02 — fork(), exec(), and the Unix Process Creation Model
Technical Overview
Unix process creation is built on two orthogonal system calls: fork() duplicates the
calling process, and exec() replaces the calling process's program image with a new
one. Together they form the "fork-exec" idiom that every shell, service manager, and
container runtime uses. Linux exposes both through a single, powerful primitive —
clone() — that makes the degree of sharing between parent and child fully
configurable. Understanding these mechanics is essential for anyone writing daemons,
container runtimes, language runtimes, or anything that manages child processes.
Prerequisites
01-process-concept.md:task_struct, process address space, PID/TGID distinction- Virtual memory concepts: page tables, copy-on-write (CoW), VMAs
- ELF binary format basics (load segments, entry point, interpreter path)
- File descriptor semantics (reference counting,
O_CLOEXEC)
Core Content
The fork/exec/clone Relationship
User-space APIs Kernel entry point
───────────────────────────────── ──────────────────────────────────────
fork() ────────────────────► clone(SIGCHLD, 0)

## Data records
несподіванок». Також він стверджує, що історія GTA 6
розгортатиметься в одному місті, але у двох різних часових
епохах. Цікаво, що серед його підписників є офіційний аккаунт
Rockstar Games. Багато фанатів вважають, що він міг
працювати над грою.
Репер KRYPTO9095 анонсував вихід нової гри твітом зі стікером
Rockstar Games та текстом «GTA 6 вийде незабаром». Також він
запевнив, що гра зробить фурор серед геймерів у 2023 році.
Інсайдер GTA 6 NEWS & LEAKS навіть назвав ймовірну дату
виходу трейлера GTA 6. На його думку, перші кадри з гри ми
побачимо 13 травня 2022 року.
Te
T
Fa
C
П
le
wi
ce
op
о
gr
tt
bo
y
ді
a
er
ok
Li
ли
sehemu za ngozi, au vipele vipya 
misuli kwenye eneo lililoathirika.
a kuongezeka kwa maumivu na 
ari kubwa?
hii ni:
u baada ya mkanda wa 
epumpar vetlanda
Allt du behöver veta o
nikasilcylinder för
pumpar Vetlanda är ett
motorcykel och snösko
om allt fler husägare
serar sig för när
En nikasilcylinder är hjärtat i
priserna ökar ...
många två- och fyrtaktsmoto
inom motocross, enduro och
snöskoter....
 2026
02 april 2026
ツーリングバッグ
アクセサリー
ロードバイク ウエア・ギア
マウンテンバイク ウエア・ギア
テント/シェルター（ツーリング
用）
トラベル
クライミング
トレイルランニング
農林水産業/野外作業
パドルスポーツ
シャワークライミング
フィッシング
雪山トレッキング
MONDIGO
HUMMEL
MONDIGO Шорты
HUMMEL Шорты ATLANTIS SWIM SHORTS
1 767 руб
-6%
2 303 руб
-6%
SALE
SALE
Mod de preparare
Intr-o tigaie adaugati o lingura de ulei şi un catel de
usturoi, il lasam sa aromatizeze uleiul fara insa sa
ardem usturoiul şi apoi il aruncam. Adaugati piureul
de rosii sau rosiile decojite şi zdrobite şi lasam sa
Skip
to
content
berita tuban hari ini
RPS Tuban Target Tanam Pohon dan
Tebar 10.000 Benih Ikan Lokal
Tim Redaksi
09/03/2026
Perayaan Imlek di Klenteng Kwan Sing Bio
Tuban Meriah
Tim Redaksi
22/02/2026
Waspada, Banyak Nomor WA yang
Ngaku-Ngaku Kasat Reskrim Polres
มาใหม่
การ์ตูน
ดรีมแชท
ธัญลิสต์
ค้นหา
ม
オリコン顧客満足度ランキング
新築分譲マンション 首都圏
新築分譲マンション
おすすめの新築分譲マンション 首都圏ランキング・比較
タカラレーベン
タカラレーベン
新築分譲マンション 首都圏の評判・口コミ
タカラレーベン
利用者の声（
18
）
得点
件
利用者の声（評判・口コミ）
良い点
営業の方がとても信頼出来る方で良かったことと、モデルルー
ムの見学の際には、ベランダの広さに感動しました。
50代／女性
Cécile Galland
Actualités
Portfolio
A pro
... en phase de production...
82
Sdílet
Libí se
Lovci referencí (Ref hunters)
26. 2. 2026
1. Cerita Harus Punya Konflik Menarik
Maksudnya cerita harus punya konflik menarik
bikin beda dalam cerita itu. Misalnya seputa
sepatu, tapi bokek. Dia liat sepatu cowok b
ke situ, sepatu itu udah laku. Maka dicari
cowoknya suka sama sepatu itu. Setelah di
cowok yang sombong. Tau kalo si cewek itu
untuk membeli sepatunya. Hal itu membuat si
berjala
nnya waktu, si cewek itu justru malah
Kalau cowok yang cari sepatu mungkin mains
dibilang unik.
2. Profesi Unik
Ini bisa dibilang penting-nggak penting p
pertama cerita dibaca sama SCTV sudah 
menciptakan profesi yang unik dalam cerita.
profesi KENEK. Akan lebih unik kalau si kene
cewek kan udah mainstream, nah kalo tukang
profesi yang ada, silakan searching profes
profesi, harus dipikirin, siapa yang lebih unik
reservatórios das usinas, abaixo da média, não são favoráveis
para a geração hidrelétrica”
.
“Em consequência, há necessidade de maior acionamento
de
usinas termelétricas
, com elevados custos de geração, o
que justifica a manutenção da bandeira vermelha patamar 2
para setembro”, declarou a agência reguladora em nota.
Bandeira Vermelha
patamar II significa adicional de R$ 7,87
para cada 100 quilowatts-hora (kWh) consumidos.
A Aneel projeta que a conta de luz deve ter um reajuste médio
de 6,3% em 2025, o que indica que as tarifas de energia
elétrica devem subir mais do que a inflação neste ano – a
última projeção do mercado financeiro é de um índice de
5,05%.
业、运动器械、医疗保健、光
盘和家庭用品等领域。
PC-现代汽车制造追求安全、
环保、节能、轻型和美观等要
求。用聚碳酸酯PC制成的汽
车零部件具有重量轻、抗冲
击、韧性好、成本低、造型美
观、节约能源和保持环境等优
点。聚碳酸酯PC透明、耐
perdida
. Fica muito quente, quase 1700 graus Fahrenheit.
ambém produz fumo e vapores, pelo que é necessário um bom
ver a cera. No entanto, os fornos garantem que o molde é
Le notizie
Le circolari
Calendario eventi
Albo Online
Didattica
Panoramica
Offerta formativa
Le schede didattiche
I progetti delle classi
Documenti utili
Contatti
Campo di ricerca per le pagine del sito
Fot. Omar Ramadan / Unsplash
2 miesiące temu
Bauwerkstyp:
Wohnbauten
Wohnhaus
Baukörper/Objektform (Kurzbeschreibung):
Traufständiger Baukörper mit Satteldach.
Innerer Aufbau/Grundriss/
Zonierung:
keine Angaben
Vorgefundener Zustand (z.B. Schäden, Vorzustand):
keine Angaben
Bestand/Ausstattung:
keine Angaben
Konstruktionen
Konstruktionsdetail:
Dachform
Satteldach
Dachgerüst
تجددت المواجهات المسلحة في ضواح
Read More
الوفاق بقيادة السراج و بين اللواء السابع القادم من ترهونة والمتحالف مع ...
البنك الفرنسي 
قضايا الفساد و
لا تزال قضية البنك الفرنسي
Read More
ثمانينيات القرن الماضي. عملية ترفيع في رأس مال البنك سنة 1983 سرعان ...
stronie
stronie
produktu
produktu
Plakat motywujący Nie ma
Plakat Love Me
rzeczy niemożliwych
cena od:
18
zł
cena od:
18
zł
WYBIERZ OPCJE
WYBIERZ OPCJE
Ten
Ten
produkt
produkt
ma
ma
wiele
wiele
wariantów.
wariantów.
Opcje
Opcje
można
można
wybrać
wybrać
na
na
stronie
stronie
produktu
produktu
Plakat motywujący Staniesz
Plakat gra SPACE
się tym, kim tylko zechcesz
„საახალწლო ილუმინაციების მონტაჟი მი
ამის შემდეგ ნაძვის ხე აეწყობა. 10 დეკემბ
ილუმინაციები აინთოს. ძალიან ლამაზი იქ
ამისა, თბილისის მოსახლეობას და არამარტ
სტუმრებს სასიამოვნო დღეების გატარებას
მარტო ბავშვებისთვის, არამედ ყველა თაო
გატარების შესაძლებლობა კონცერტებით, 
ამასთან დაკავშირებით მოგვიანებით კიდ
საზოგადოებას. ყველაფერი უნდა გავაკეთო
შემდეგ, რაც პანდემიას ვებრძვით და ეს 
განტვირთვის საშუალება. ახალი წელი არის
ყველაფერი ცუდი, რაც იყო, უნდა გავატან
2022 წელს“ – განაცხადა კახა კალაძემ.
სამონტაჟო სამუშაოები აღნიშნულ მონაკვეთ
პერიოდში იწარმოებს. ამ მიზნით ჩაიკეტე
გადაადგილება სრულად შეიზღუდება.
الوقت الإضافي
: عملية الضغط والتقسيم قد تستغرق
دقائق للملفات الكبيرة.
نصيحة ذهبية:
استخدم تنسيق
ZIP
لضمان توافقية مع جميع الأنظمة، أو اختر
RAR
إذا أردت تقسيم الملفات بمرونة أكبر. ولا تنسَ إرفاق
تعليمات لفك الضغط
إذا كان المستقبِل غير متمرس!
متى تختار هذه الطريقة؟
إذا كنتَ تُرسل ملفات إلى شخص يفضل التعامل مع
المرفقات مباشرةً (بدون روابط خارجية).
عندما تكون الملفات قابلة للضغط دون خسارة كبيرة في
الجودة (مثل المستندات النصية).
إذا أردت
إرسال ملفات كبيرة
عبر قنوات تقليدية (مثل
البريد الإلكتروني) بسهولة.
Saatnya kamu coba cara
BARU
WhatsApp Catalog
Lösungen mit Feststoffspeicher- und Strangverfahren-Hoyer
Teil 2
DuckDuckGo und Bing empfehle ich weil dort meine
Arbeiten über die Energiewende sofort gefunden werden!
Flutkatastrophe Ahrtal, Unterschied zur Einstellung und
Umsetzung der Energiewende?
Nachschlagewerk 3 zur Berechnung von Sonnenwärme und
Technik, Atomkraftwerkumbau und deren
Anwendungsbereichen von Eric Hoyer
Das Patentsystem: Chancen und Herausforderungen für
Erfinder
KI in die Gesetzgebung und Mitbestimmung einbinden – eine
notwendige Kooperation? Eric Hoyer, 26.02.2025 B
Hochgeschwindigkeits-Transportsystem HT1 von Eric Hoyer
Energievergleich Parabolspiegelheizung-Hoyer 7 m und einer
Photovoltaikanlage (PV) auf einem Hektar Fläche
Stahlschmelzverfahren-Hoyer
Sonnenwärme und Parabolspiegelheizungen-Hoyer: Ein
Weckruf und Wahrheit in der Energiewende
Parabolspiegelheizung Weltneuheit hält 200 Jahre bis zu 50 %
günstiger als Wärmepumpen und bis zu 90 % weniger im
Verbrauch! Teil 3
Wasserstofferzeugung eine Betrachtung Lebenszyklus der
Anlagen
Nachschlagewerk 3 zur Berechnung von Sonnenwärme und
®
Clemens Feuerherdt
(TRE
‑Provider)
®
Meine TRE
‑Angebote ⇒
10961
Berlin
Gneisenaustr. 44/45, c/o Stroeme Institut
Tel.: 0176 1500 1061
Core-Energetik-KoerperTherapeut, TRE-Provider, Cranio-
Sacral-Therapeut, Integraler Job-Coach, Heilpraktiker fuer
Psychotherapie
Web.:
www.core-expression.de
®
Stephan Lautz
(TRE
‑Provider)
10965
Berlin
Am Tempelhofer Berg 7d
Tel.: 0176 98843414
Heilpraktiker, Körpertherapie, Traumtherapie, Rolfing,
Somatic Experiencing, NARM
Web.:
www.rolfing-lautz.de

## Problem to solve
Continue the technical overview of fork(), exec(), and Unix process creation from the point where it stops.

## Task answer
│
vfork() ────────────────────► clone(CLONE_VFORK|CLONE_VM|SIGCHLD, 0)
│
pthread_create() ─────────────────► clone(CLONE_VM|CLONE_FS|CLONE_FILES│
CLONE_SIGHAND|CLONE_THREAD│ │
CLONE_SETTLS|..., stack) │
│ │
▼ │
kernel/fork.c: │
sys_clone() / clone3() │
│ │
▼ │
copy_process() ◄────────────────────┘
│
┌──────────────┴──────────────────────────────┐
│ dup_task_struct() — new stack + PCB │
│ copy_creds() — credentials │
│ copy_mm() — address space (CoW) │
│ dup_fd() — file descriptor table │
│ copy_fs() — fs context (cwd/root) │
│ copy_sighand() — signal handlers │
│ copy_signal() — signal state │
│ copy_thread() — arch register state │
│ alloc_pid() — PID allocation │
└─────────────────────────────────────────────┘
All three user-space calls ultimately invoke copy_process(). The clone_flags bitmask
decides what is copied (independent) versus shared (pointer shared between parent
and child):
| Flag | Effect when set | Absence |
|---|---|---|
CLONE_VM |
Share mm_struct (same address space) |
Copy mm_struct with CoW page tables |
CLONE_FILES |
Share files_struct |
Duplicate fd table |
CLONE_FS |
Share fs_struct (cwd, root, umask) |
Copy fs context |
CLONE_SIGHAND |
Share sighand_struct (signal handlers) |
Copy handlers |
CLONE_THREAD |
Place in same thread group (same tgid) |
New process group |
CLONE_NEWPID |
Create new PID namespace | Inherit parent's |
CLONE_NEWNET |
Create new network namespace | Inherit parent's |
fork() Internals: copy_process() in Detail
Step 1 — dup_task_struct()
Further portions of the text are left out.